Request 1 »
In the fender lip thread, what did samk decide to do with the fender lip instead of rolling it?

Text excerpt »

= Beginning of Section =

# how to roll fender lip



## samk (Feb 26, 2003)

hey guys, can somebody tell me how to roll the rear fender lip? i've heard of the baseball bat technique. but i'm kinda afraid of bending the whole fender out. has anybody had any experience with rolling their rear fender lips?


----------



## 1fastser (Sep 30, 2002)

A while back I had 7.5" wheels on my '91 and they rubbed a little in the rear. I used a small crecent wrench and a shop towel and "tweaked" the lip a little and trimmed a little off the bumper where the rub spots were. Not the best way but the rubbing was much less.


----------



## himilefrontier (Jan 21, 2003)

I've heard of using a jack to push it out slightly,but haven't tried it myself


----------



## Binger (Aug 29, 2002)

A tuning shop in omaha has a tool that has 2 rollers that clamp on both sides of the fender and you turn a crank handel and it follows the fender line and gradualy pulls it out. Check with some local body shops and see if they have anything like that.


----------



## samk (Feb 26, 2003)

thanks. i actually just decided to cut it. worked out well!


----------



## NissanTuner (Dec 1, 2002)

what the hell is rolling the fender lip? i mean whats it do?


----------



## samk (Feb 26, 2003)

in the rear wheel wells, the fender lip is folded over. in cases when the car is lowered and/or a larger size wheel is used and/or a wider tire, the tire can rub on the lip. rolling the lip or cutting it out makes more room for the nonstock setup.


----------



## Zexel (May 15, 2002)

samk - You used the same technique I did! I cut that bitch. It was pissing me off, and REALLY started to get on my nerves, so I just got a little handheld saw and there it went. Works fine now!


----------



## samk (Feb 26, 2003)

haha excellent. but ya know what? i still get a little rubbing. i don't think its rubbing on the fender lip anymore though. i think its rubbing on the fender well inside.


----------



## Zexel (May 15, 2002)

Actually, it doesn't do it in the back now, it does it up front. It rubs on the underside of the spring pocket on the strut. Do you know what I mean? Couldn't find a good picture to show, but if you don't understand just let me know. It only does it on my front passenger side. Pretty wack. So, gotta find a fix for that now!!


----------



## samk (Feb 26, 2003)

hm... i don't have that problem and i don't know how you would go about fixing that. what size are your rims? tires? i have 15X5.5 and 205/50.


----------

= End of Section =

Task material »
= Beginning of Section =

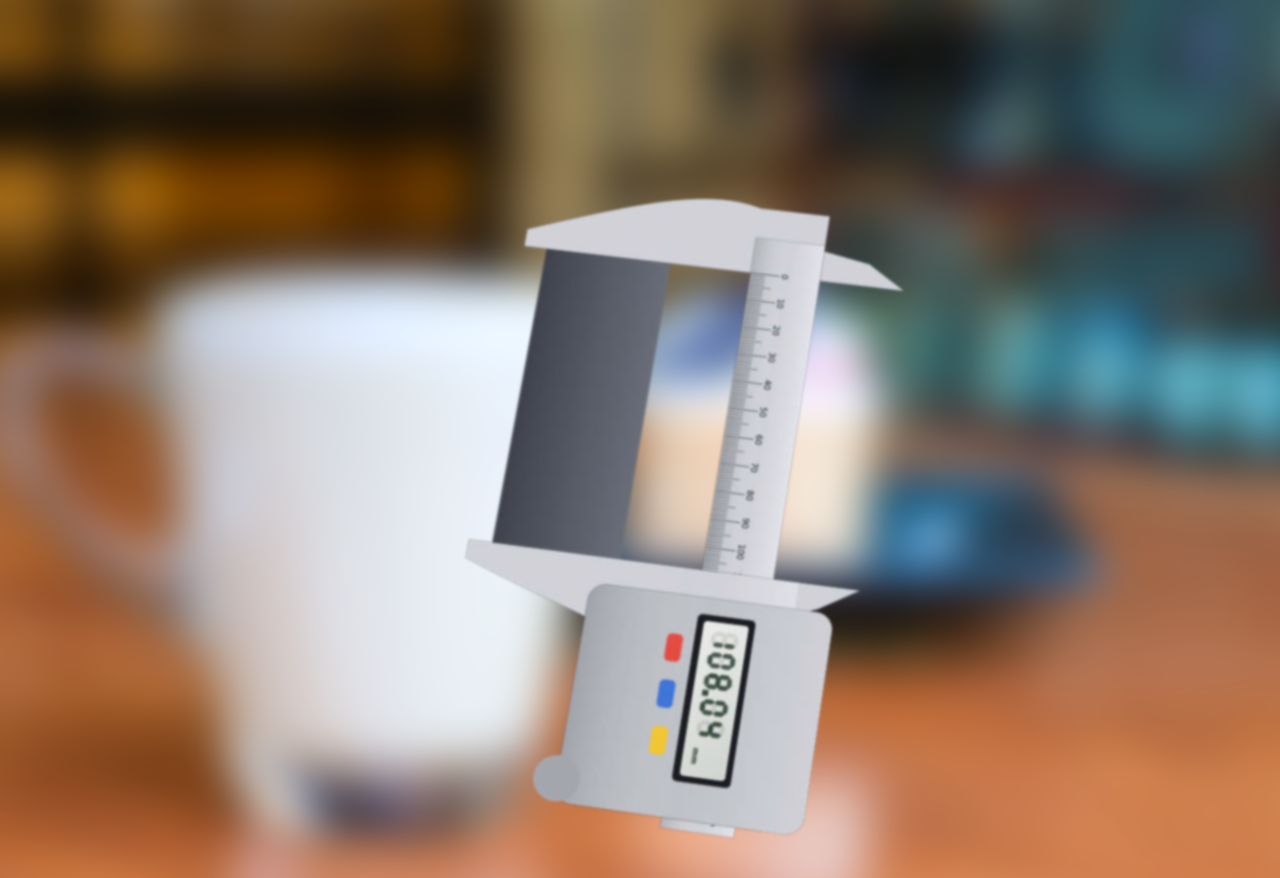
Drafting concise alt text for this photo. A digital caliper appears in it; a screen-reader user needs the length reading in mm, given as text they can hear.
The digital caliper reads 108.04 mm
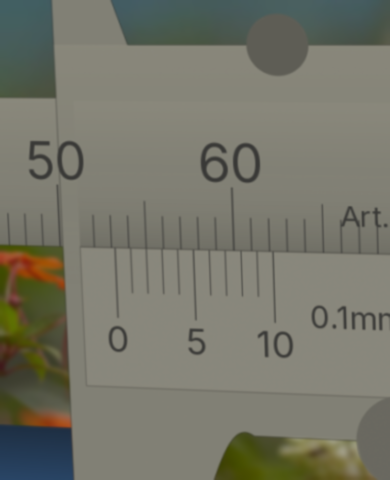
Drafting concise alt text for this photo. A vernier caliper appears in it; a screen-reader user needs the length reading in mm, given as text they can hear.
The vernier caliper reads 53.2 mm
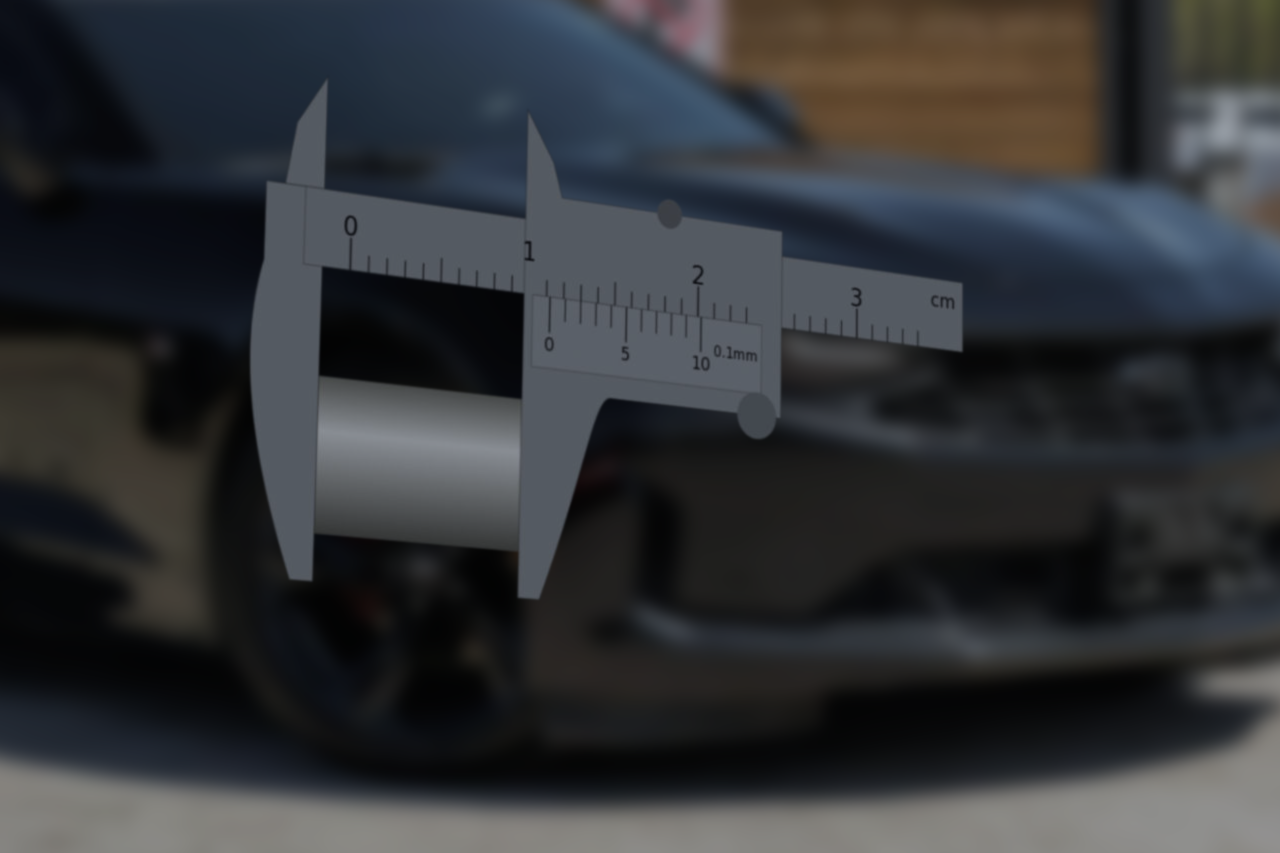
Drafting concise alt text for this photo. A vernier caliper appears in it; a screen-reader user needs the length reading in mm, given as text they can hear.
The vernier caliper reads 11.2 mm
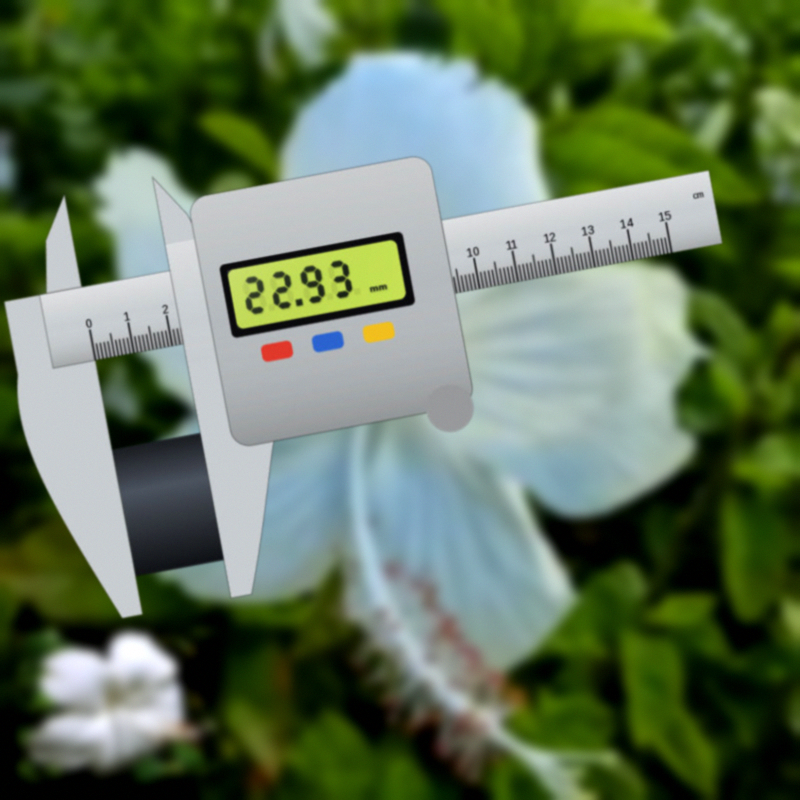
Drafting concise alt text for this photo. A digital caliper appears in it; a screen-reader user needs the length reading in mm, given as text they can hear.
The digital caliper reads 22.93 mm
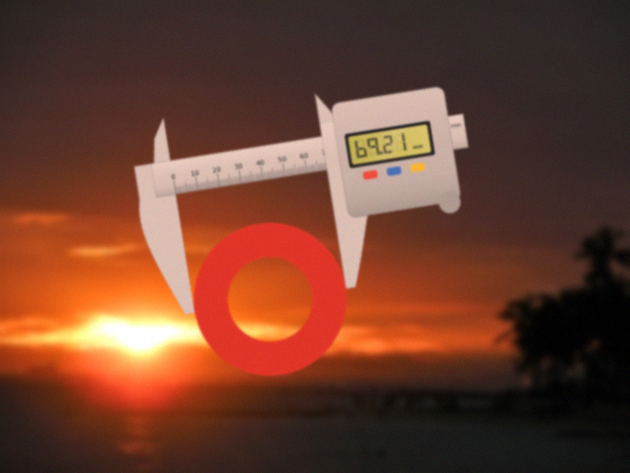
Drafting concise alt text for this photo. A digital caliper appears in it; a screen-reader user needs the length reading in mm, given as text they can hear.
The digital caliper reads 69.21 mm
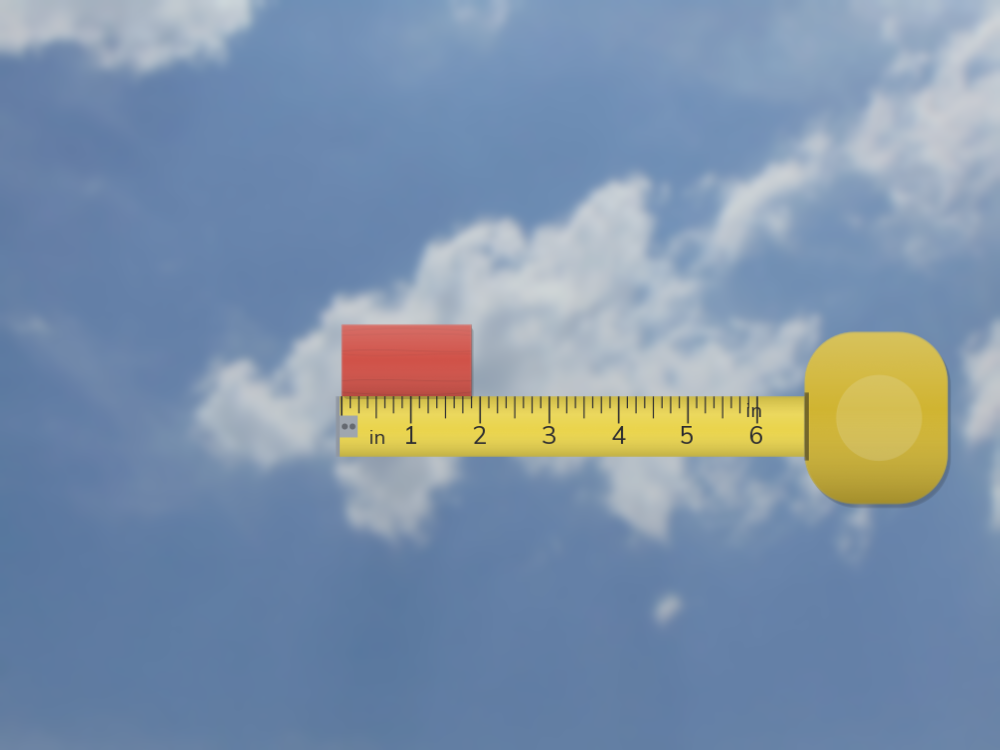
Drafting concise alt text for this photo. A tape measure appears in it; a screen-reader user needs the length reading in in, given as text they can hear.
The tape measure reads 1.875 in
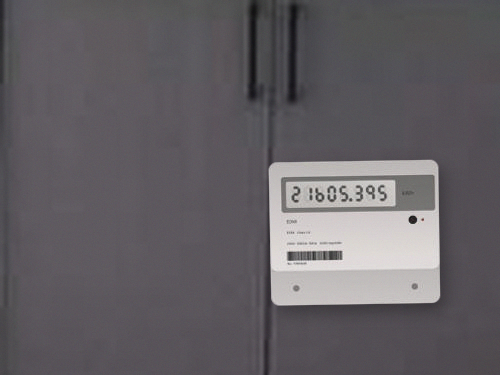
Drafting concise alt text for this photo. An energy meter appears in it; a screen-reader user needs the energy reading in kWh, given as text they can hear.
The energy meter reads 21605.395 kWh
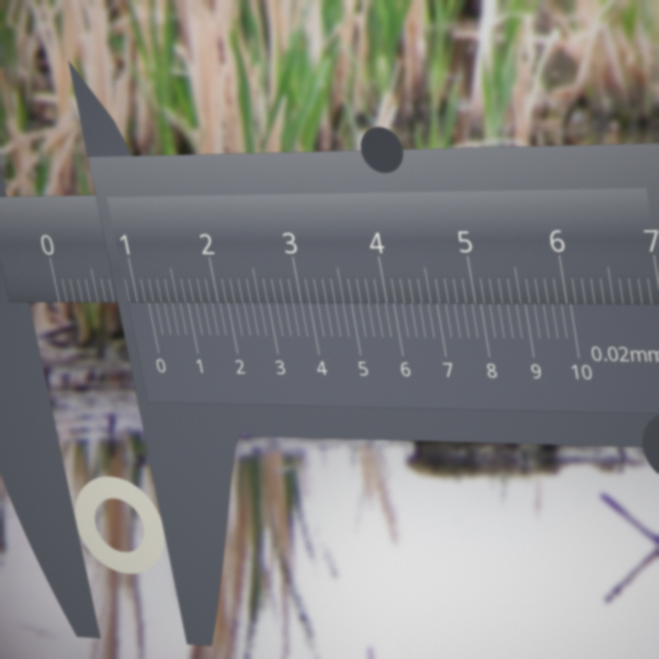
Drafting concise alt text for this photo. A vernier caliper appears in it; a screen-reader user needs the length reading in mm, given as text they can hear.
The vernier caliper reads 11.4 mm
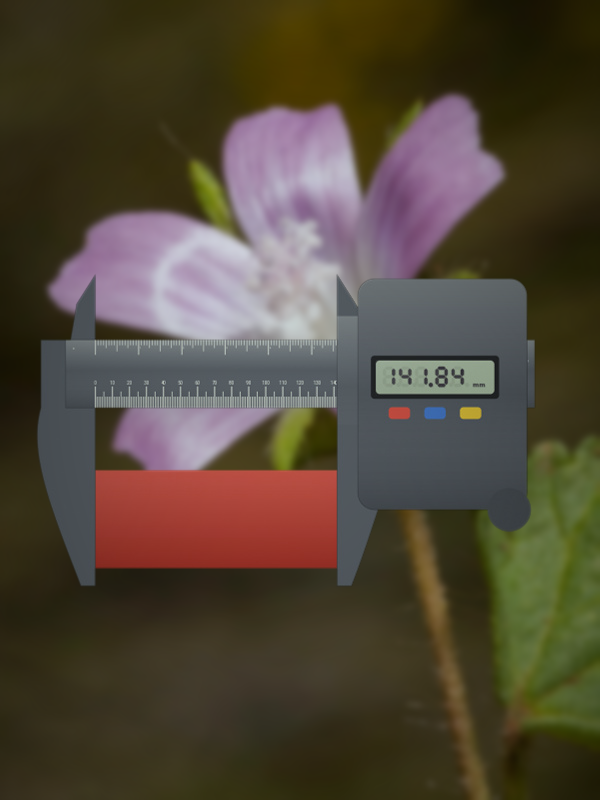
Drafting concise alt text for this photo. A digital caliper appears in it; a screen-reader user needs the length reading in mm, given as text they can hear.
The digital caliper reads 141.84 mm
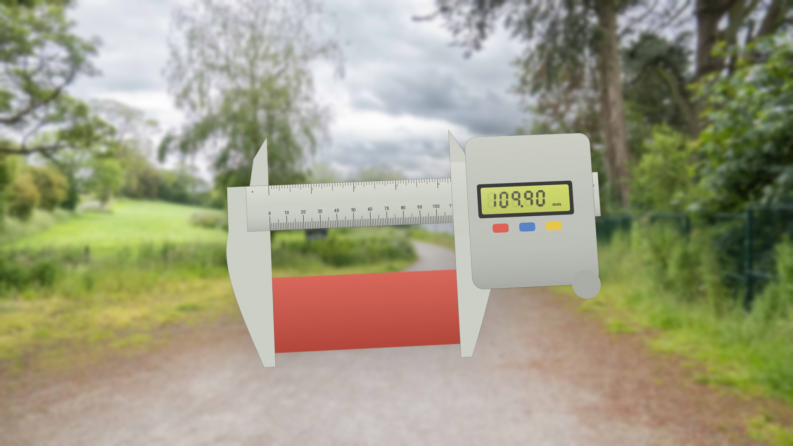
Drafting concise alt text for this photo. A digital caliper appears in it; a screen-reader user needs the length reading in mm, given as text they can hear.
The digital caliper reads 109.90 mm
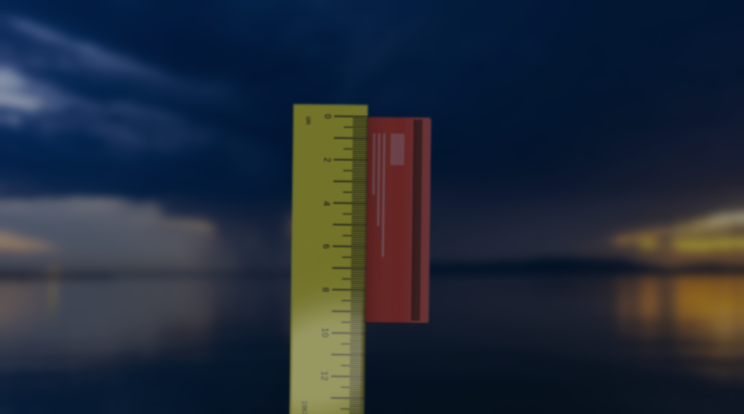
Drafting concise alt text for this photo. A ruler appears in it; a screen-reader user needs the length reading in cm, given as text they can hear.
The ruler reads 9.5 cm
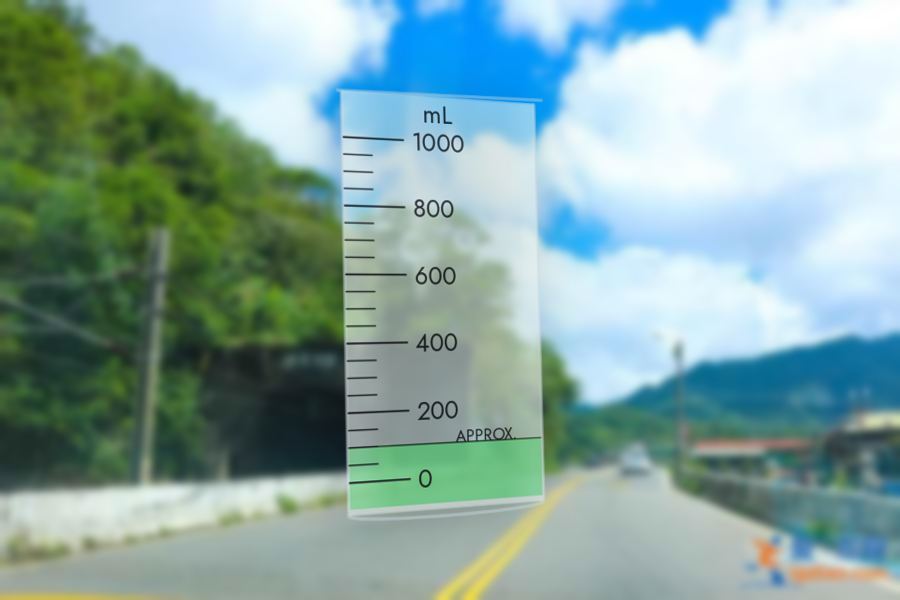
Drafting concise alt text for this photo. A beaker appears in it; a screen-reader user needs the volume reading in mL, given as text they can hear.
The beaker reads 100 mL
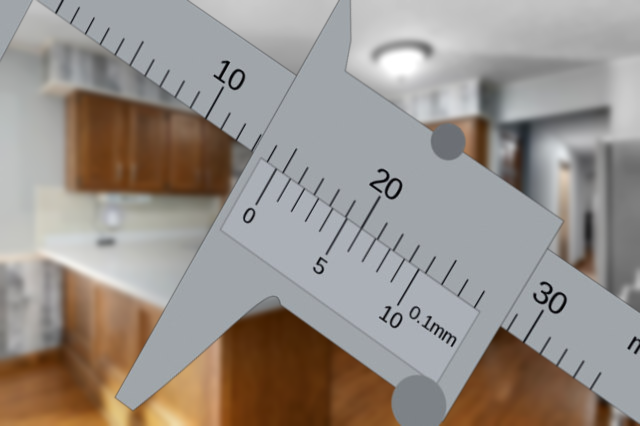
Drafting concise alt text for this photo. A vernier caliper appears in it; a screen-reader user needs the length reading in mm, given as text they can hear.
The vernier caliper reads 14.6 mm
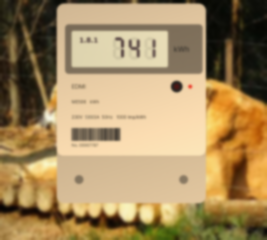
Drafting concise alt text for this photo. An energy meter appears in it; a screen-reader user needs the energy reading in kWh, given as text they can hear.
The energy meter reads 741 kWh
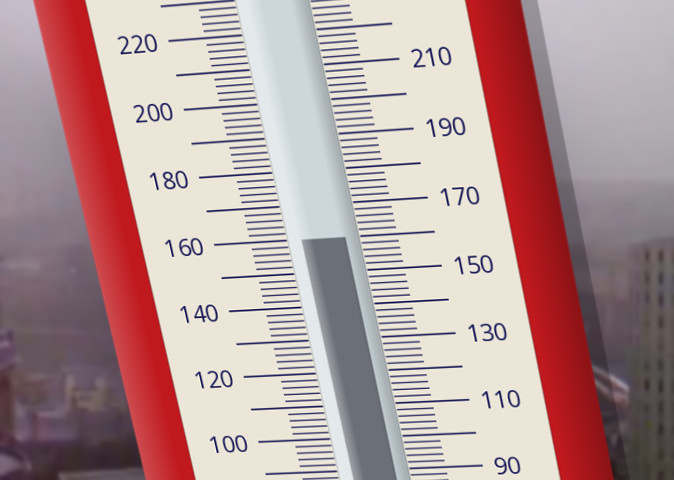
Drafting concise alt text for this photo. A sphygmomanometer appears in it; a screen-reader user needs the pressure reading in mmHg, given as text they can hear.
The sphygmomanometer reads 160 mmHg
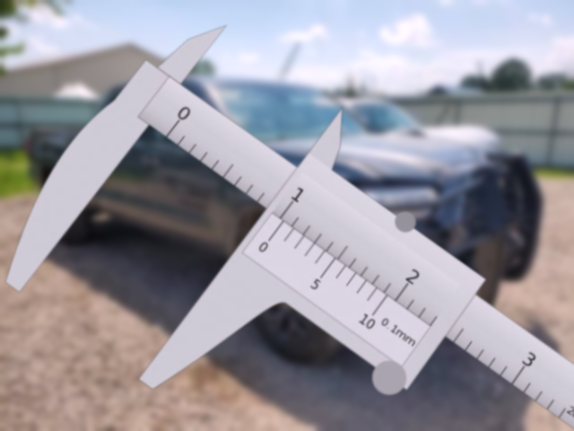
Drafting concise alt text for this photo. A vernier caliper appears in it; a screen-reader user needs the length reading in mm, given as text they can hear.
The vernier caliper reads 10.3 mm
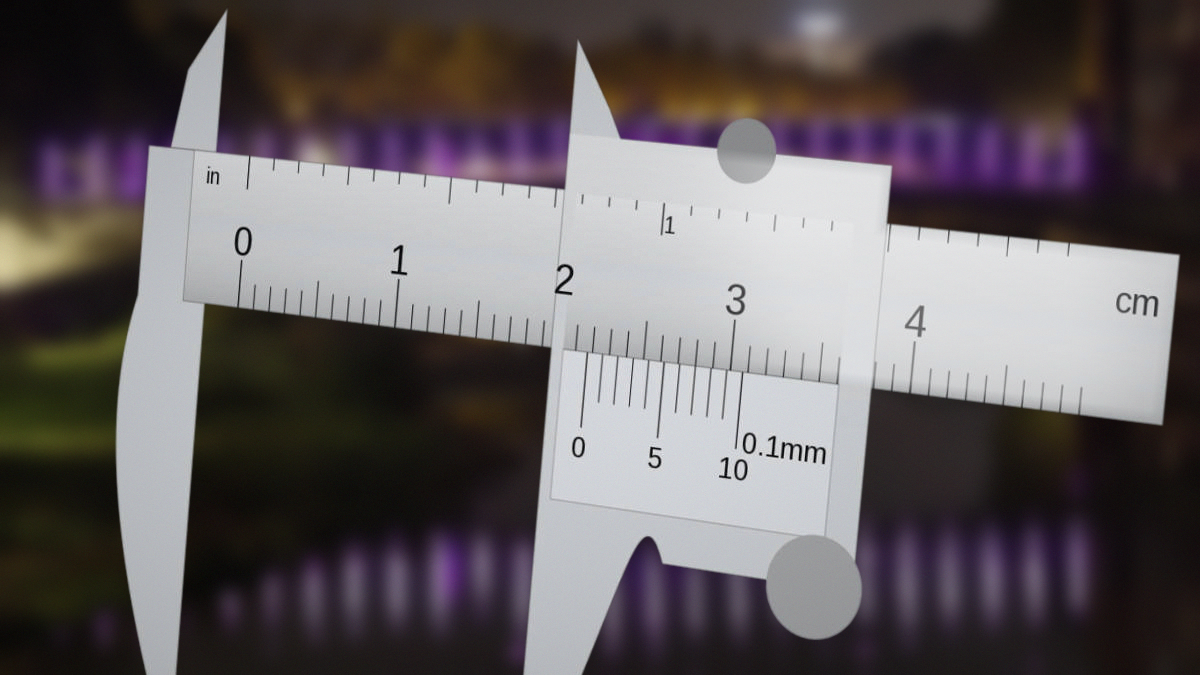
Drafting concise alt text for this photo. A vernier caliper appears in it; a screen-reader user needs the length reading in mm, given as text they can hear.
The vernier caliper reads 21.7 mm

= End of Section =

Request 2 »
Repeat word for word the part of the rows that opens with the line containing "Drafting concise alt text for this photo. A sphygmomanometer" and runs through the last row, with both ends included. Leave out the pictures.

Answer area 1 »
Cut it.

Answer area 2 »
Drafting concise alt text for this photo. A sphygmomanometer appears in it; a screen-reader user needs the pressure reading in mmHg, given as text they can hear.
The sphygmomanometer reads 160 mmHg
Drafting concise alt text for this photo. A vernier caliper appears in it; a screen-reader user needs the length reading in mm, given as text they can hear.
The vernier caliper reads 10.3 mm
Drafting concise alt text for this photo. A vernier caliper appears in it; a screen-reader user needs the length reading in mm, given as text they can hear.
The vernier caliper reads 21.7 mm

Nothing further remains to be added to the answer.